Configuring and Querying the AXI Interconnect Monitor

The AXI interconnect monitor (AIM) is an IP core that collects performance metrics for an AXI-based FPGA design. Create an socIPCore object to set up and configure the AIM IP, and use the socMemoryProfiler object to retrieve and display the data.

For an example of how to configure and query the AIM IP in your design using MATLAB as AXI Master, see Analyze Memory Bandwidth Using Traffic Generators. Specifically, review the soc_memory_traffic_generator_axi_master.m script that configures and monitors the design on the device.

Select Memory Monitor Mode

The AXI interconnect monitor can collect two types of data. Choose Profile mode to collect average transaction latency, and counts of bytes and bursts. In this mode, you can open a performance plot tool, and then configure the tool to plot bandwidth, burst count, and transaction latency. Choose Trace mode to collect detailed memory transaction event data and view the data as waveforms.

perfMonMode = 'Profile'; % or 'Trace'

Configure the AXI Interconnect Monitor

To obtain diagnostic performance metrics from your generated FPGA design, you must set up a JTAG connection to the device from MATLAB. Load a .mat file that contains structures derived from the board configuration parameters. This file was generated by the SoC Builder tool. These structures describe the memory interconnect and masters configuration such as buffer sizes and addresses. Use the socHardwareBoard object to set up the JTAG connection.

load('soc_memory_traffic_generator_zc706_aximaster.mat');
hwObj = socHardwareBoard('Xilinx Zynq ZC706 evaluation kit','Connect',false);
AXIMasterObj = socAXIMaster(hwObj);
Configure the AIM. The socIPCore object provides a function that performs this initialization. Next, set up a socMemoryProfiler object to gather the metrics.
apmCoreObj = socIPCore(AXIMasterObj,perf_mon,'PerformanceMonitor','Mode',perfMonMode);
initialize(apmCoreObj);
profilerObj = socMemoryProfiler(hwObj,apmCoreObj);

Retrieve Diagnostic Data

To retrieve performance metrics or signal data from a design running on the FPGA, use the socMemoryProfiler object functions.

For Profile mode, call the collectMemoryStatistics function in a loop.

NumRuns = 100;
for n = 1:NumRuns
    collectMemoryStatistics(profilerObj);
end
JTAG design setup time is long relative to FPGA transaction times, and if you have a small number of transactions in your design, they can be completed by the time you query the monitor.
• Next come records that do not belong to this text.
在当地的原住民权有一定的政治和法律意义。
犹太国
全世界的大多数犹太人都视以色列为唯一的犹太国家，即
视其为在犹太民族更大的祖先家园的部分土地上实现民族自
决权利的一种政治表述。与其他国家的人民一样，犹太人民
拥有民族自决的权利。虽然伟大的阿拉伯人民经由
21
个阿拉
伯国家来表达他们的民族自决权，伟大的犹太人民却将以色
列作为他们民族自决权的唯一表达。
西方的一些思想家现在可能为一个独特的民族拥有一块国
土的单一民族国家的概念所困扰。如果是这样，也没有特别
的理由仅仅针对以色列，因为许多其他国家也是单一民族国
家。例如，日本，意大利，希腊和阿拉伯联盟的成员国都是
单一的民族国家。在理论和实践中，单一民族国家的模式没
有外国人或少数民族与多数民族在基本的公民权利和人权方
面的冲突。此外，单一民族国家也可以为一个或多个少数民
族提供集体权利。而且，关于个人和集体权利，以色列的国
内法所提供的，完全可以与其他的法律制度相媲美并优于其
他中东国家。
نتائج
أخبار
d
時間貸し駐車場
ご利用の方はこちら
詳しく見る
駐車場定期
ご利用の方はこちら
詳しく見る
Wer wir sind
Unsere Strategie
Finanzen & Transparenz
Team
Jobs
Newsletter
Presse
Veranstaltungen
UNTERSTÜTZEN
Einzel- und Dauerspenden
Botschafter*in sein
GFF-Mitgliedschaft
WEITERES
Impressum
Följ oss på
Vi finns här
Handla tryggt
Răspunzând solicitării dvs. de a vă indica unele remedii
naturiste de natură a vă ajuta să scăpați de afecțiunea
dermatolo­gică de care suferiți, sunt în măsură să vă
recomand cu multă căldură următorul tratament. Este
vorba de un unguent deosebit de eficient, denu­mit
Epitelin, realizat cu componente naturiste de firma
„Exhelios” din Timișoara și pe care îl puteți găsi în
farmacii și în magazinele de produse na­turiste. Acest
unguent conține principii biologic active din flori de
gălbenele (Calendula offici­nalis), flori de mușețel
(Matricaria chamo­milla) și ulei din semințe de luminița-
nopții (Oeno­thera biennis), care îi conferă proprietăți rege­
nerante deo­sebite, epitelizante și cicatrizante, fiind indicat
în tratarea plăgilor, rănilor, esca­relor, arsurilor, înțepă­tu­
In this case, the bandwidth plot shows only one sample, and the throughput calculation is not accurate. If this situation occurs, increase the total number of transactions the design executes.

For Trace mode, call the collectMemoryStatistics function once. This function stops the IP from writing transactions into the FIFO in the AXI interconnect monitor IP, although the transactions continue on the interconnect. Set the size of the transaction FIFO, Trace capture depth, in the configuration parameters of the model, under Hardware Implementation > Target hardware resources > FPGA design (debug).

collectMemoryStatistics(profilerObj);

Visualizing Performance Metrics

Visualize the performance data using the plotMemoryStatistics function. In Profile mode, this function opens a performance plot tool, and you can configure the tool to plot bandwidth, burst count, and average transaction latency. In Trace mode, this function opens the Logic Analyzer tool to view burst transaction event data.